To get started, Robinson Peete said, you need to learn the basics - identify your team's quarterback. In the case of the Jets, of course, that's rookie superstar Mark Sanchez.
"Mark Sanchez is super-duper hot, so you're lucky," she said. "If you can find him on the field, you know your team is on offense."This is of interest to me for two reasons: one, Holly Robinson Peete is on my all-time "I gottsta hit that shit" team. I haven't seen every episode of Hangin' with Mr. Cooper because I like the story arcs, for chrissake.
Robinson Peete said that eventually, even the most reluctant fan will realize football is "a full-on, strategic chess match."

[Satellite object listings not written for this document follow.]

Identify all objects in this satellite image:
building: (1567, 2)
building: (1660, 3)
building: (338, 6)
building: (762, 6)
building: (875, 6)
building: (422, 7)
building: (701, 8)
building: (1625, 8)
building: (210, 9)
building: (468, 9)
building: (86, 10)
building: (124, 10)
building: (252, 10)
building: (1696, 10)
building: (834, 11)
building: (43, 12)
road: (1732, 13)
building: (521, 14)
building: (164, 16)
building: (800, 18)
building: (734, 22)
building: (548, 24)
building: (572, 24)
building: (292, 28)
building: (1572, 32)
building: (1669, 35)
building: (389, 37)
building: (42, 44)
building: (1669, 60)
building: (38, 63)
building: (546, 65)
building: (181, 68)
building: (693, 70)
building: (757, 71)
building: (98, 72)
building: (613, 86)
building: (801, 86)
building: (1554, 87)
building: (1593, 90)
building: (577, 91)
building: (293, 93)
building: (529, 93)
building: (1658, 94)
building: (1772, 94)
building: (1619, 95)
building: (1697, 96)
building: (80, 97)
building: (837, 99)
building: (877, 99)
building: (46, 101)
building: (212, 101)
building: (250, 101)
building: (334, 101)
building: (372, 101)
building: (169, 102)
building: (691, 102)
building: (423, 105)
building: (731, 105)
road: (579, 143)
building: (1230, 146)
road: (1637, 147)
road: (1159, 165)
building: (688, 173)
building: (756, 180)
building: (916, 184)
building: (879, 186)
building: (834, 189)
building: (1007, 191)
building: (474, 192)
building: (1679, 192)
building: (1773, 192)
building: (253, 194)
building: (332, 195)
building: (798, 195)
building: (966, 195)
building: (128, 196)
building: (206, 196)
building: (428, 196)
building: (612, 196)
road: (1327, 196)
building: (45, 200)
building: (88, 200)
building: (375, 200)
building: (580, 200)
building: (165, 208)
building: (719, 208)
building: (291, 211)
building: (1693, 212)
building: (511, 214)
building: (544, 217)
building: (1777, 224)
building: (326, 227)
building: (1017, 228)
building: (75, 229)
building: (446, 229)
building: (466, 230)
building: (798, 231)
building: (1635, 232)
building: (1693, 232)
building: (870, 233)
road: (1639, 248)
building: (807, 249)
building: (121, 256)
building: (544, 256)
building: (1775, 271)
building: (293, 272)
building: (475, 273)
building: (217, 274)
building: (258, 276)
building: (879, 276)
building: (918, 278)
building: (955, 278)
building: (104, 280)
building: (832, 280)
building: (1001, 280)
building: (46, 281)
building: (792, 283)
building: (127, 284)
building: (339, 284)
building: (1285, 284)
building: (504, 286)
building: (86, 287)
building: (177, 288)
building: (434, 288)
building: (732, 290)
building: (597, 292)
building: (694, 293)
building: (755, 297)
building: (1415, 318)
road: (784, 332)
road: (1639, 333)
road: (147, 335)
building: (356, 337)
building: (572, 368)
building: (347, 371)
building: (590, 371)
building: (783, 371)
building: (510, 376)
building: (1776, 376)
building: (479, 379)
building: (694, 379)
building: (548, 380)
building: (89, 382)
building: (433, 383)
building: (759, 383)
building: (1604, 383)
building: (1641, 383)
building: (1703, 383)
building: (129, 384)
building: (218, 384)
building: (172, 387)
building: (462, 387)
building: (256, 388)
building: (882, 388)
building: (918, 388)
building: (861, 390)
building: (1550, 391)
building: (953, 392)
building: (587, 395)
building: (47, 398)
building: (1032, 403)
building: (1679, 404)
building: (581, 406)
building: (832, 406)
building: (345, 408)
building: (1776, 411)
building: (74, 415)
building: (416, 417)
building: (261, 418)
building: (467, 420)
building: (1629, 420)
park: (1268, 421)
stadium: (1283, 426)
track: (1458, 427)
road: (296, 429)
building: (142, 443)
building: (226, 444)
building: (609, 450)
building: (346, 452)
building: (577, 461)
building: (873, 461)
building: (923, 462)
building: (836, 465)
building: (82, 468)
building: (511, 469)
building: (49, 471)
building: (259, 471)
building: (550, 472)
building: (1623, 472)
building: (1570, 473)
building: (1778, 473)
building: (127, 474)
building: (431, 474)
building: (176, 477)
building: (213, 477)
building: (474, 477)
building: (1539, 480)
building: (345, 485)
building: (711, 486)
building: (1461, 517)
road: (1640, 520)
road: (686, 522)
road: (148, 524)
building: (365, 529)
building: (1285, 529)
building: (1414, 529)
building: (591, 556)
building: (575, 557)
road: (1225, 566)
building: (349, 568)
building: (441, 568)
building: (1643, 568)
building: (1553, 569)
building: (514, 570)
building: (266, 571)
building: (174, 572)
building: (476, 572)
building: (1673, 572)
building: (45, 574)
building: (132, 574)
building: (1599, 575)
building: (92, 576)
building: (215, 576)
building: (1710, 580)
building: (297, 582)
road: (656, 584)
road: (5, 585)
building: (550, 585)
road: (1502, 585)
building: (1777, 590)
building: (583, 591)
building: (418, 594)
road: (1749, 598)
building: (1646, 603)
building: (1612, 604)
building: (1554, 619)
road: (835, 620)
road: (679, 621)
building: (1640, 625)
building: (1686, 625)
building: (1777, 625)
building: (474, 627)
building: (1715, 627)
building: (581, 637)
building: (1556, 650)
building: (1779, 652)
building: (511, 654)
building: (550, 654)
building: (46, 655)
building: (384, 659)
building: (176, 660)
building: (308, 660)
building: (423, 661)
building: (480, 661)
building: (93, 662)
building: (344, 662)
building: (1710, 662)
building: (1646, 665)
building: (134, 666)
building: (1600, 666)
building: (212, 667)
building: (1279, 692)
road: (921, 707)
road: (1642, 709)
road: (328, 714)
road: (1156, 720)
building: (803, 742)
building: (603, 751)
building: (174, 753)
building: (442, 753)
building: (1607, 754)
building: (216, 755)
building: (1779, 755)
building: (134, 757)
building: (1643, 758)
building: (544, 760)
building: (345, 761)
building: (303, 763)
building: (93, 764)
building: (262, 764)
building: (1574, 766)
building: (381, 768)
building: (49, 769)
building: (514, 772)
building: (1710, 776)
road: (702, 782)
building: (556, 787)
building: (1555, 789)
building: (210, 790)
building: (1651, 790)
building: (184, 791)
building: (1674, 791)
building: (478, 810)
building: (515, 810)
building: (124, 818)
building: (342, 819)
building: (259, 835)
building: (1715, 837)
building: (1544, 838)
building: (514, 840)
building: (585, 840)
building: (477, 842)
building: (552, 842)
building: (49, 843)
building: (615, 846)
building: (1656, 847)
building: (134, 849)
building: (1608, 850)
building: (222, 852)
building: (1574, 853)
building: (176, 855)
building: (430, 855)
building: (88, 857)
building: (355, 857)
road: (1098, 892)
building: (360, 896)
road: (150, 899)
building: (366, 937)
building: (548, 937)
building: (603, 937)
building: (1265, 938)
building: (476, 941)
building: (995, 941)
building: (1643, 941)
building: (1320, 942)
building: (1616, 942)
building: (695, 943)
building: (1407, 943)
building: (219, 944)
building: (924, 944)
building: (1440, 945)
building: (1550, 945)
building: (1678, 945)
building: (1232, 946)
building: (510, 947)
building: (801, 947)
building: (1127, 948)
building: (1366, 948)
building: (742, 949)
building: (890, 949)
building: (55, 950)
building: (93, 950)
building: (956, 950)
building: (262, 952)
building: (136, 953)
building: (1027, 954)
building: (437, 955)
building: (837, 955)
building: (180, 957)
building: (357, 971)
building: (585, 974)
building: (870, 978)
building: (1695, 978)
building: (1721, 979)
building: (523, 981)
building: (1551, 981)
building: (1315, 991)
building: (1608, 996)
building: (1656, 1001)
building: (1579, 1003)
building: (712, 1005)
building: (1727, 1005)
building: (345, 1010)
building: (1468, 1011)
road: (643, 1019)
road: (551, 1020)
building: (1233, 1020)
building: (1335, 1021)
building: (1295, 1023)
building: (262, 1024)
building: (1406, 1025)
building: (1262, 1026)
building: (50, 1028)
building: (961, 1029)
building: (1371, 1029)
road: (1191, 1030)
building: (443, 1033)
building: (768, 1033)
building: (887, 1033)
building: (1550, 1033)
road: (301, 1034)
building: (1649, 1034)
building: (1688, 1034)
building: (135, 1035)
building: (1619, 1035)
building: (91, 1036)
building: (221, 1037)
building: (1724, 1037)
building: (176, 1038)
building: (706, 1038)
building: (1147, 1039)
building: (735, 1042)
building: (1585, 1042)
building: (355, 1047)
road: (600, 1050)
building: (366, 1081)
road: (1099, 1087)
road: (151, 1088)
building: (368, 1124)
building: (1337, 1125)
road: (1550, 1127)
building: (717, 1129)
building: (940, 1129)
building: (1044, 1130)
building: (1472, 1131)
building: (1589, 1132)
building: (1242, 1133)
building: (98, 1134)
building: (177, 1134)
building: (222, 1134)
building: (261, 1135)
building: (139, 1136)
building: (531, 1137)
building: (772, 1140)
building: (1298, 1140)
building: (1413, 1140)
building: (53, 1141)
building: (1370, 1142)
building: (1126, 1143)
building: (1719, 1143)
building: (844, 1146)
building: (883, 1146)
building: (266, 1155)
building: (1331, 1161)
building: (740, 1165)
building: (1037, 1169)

Also, while in college I wrote a modest proposal explaining to women how they could learn to love the game, which I have now found in my archives. Normally my completely unfounded arrogance would lead me to post the paper on Xmastime, but at this moment I am both too lazy and not drunk enough to do that. Maybe later. In the meantime, here are the professor's notes, aka "the only time a college professor in America happily suggested a student submit his work to Playgirl magazine." Well. I assume.
This is a very funny proposal, even better than the last one. I think it succeeds as satire, although a female reader might see it as sexist, ie the woman conforms to the man, cooks and cleans etc. But I think you make men out to be fairly idiotic - more of that would make the essay less problematic for Playgirl.